“What the FU..”: The SXSW between euphoria and doubt

March 14, 2024

Guest article by Patrick Benner, ARTUS interactive.

Of course, artificial intelligence (AI) is the defining theme of this year’s SXSW. While the impact of corresponding technologies was already apparent last year, the expected extent of the changes associated with AI is now becoming more than clear.

Every year people meet in sunny Austin, Texas for South by South West (SXSW) to look happily into the future and celebrate themselves a little. But there is a shadow on the big joint party this year. Because it is clear to everyone what Sandy Carter, veteran of IBM and Amazon, means when she says: “Your business will be disrupted, stop resisting!”. Namely, that artificial intelligence changes everything.

“We are all part of a big transition!” says Amy Webb, futurist and annual star speaker at SXSW. The coming changes would come with a violence that we have not yet experienced. Most recently, the industrial revolution and the invention of the Internet sparked technological revolutions, but each was based solely on a single invention. Now we are faced with a trio of the Connected Ecosystem of Things, biotechnology and artificial intelligence, which is shaping up to be a Technology Super Cycle.

Fear, uncertainty, doubt

With “What the FUD” and her breakdown of the acronym, Amy Webb gets to the heart of what many are feeling at SXSW: Fear, Uncertainty, Doubt. Many leadership decisions are already driven by fear – often in order to secure one’s own business or job. We haven’t even talked about the big issues like climate change or the danger of a world war. AI could disrupt the world as a whole. She also paints pictures that seem as dark as the end of Game of Thrones. What if, for example, in the context of the Gaza conflict, a flood of artificially generated news and videos triggers a deepfake event? How quickly can we expose the fakes before real conflicts escalate on this basis?
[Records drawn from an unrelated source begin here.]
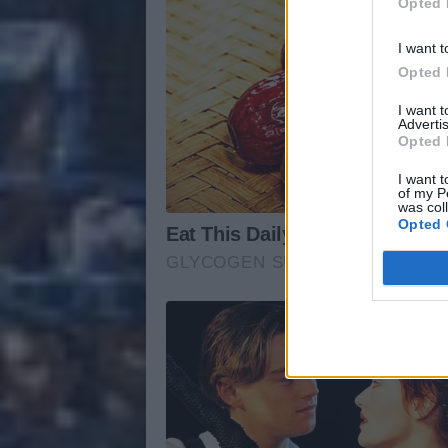
Opted 
I want t
Opted 
I want 
Advertis
Opted 
I want t
of my P
was col
Opted 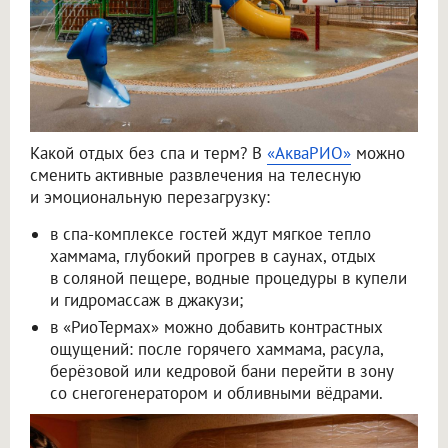
Какой отдых без спа и терм? В
«АкваРИО»
можно
сменить активные развлечения на телесную
и эмоциональную перезагрузку:
в спа-комплексе гостей ждут мягкое тепло
хаммама, глубокий прогрев в саунах, отдых
в соляной пещере, водные процедуры в купели
и гидромассаж в джакузи;
в «РиоТермах» можно добавить контрастных
ощущений: после горячего хаммама, расула,
берёзовой или кедровой бани перейти в зону
со снегогенератором и обливными вёдрами.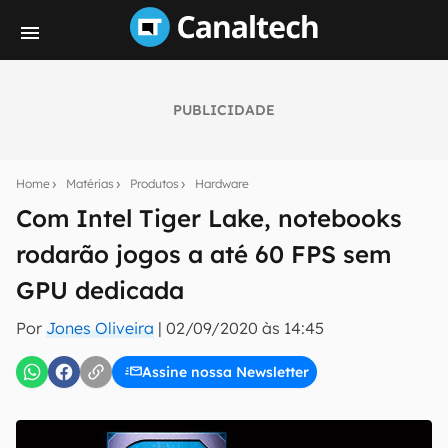
PUBLICIDADE
Seu resumo inteligente do mundo tech!
Assine a newsletter do Canaltech e receba
Home
Matérias
Produtos
Hardware
notícias e reviews sobre tecnologia em primeira
mão.
Com Intel Tiger Lake, notebooks
rodarão jogos a até 60 FPS sem
E-mail
GPU dedicada
Por
Jones Oliveira
|
02/09/2020 às 14:45
inscreva-se
Assine nossa Newsletter
Confirmo que li, aceito e concordo com os
Termos de
Uso e Política de Privacidade do Canaltech.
While Peter Deng, head of ChatGPT at OpenAI, is certain that AI cannot be developed in a laboratory, for data protection advocate Yasodara Cordova, the idea of ​​open source AI is about as comforting as a campfire in the living room. When the tech giants suddenly come around the corner with the magic word “open source,” we should listen twice. Is there really a desire to do humanity a service or is it just a desire to shirk responsibility?

Many open questions about AI will not be answered at this SXSW either. This also applies to the question asked by moderator Josh Constine to Peter Deng: “How does an artist feel whose works were used as training data for Chat GPT? Should he be compensated?” Deng’s answer boiled down to its essence: “That’s a really great question!”